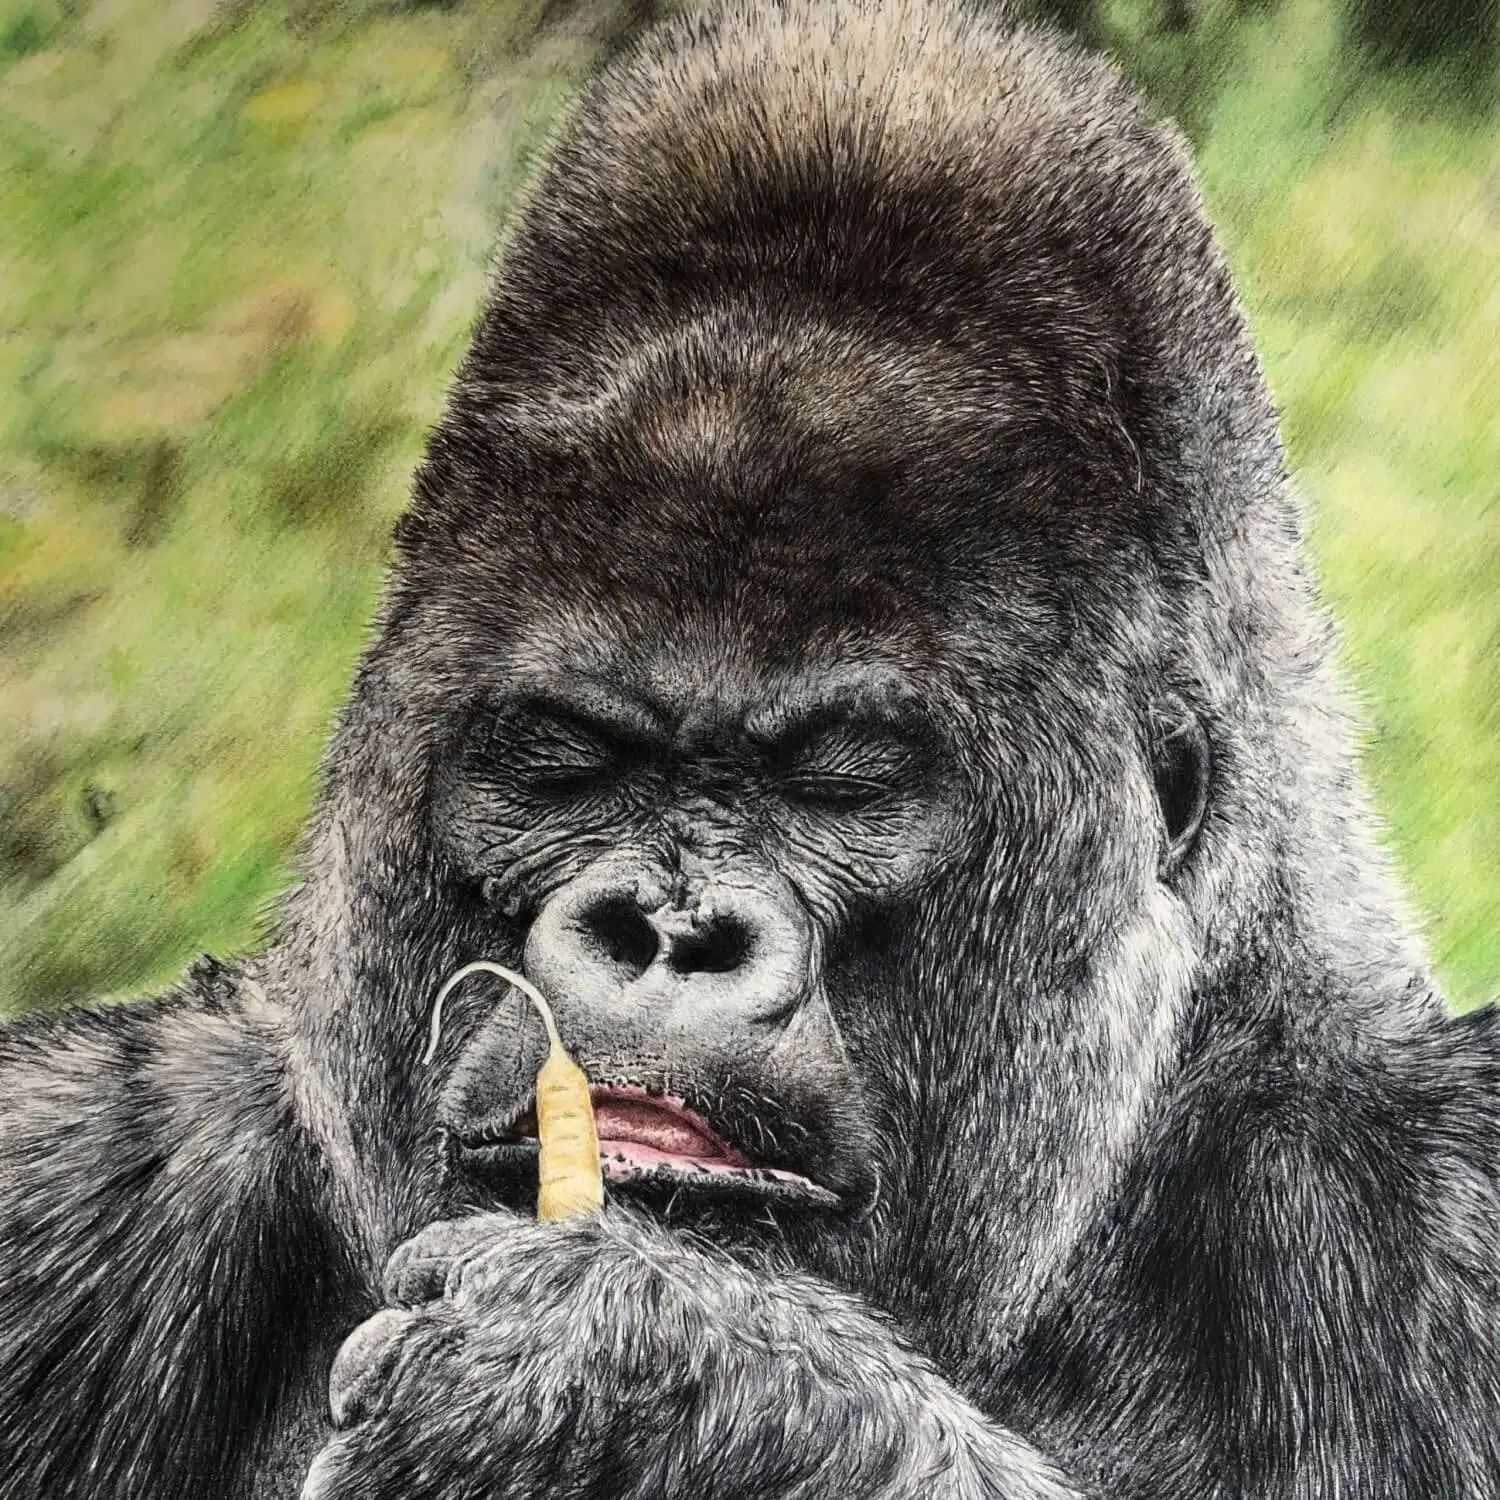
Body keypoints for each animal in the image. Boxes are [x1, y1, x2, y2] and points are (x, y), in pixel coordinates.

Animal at [3, 1, 1498, 1497]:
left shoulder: (1445, 1184)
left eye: (838, 787)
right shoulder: (64, 1150)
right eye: (573, 763)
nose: (668, 934)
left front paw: (640, 1386)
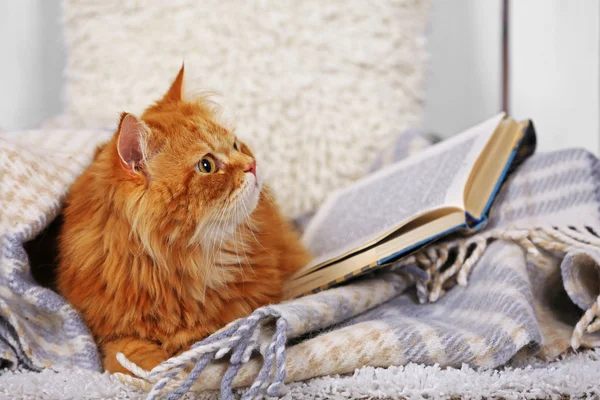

* [PROBLEM REQUIREMENTS]: Word-for-word repeat, images excluded: return all the data.

* [YOUR RESPONSE]:
Body keypoints for each animal in the image. Boxes are [x1, y1, x2, y2] and points are (x, y), in pixel coordinates.

Animal at [3, 1, 1498, 1497]:
left shoulder: (1445, 1184)
left eye: (838, 787)
right shoulder: (64, 1150)
right eye: (573, 763)
nose: (668, 934)
left front paw: (640, 1386)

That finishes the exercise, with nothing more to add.